The rhetorical trick anti-encryptors will deploy is to ascribe good and evil to a thing: encryption. They’ll say, “Encryption is bad because bad people use it, and good people have nothing to hide, so they shouldn’t be able to use it.” To see how the trick works, let’s extend that logic to things we are more familiar with, then to encryption, and then show it “naked”:

  • Child pornographers, drug cartels, human traffickers, and terrorists use planes, trains, and automobiles for evil purposes, so good people shouldn’t be able to fly, ride, or drive.
  • Seat belts and airbags save many lives in traffic accidents, but in a few cases, they cause death, so cars shouldn’t have seat belts and airbags.
  • Bad people use encryption to do bad things, so good people shouldn’t be able to use encryption to do good things.
  • We can keep some people safe sometimes by keeping everyone unsafe all the time.   

When anti-encryptors are called on the illogic of their rhetoric, they switch to “Encryption can be good if cryptographers can give us “exceptional access,” a magical method to void encryption on whatever they want whenever they want. Even if that were possible (it’s not, which is why it’s a magical method), you have to ask: is it a smart strategy to have a world-scale encryption voiding mechanism that perhaps can be stolen or figured out and replicated by your enemies? Probably not.  
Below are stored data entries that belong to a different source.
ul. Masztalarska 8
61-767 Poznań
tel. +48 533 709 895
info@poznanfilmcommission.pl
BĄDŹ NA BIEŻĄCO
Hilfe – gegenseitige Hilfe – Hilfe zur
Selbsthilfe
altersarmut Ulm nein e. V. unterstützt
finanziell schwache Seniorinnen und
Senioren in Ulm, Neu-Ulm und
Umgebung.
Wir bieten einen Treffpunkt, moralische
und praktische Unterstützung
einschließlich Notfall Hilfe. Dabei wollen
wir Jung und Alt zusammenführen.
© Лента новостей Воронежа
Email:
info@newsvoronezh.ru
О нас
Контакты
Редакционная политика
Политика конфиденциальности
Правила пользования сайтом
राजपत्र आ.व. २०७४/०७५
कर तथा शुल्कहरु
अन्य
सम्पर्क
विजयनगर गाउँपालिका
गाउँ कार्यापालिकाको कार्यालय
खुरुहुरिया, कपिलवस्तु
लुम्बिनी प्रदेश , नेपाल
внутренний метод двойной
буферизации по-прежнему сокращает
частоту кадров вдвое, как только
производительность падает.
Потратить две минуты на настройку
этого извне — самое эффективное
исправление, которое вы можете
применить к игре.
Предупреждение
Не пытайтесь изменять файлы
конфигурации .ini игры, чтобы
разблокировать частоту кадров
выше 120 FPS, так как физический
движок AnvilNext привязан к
Finally, there are all sorts of encrypted products and services sold all over the world available to everyone, good or bad, and encryption itself is applied mathematics that anyone with the right math skills and desire can learn and use. Cyberattackers are already good at encryption—see ransomwareIt’s impossible to prohibit bad guys from using encryption. So, how does prohibiting good guys from using it help? 

End of the Road

There is a saying — “Once you know something is possible, the rest is just engineering.” That is applicable to the problem of cybersecurity. A certain resignation has set in, a belief that we just have to learn to live with ongoing and escalating cybersecurity failure and the loss of digital privacy. That’s not true. We know what the true cause of cybersecurity’s technological and policy failures are and that it is possible to start fixing them now. What remains to be seen is whether we, as a society, have the will to fix them and when we’ll get started.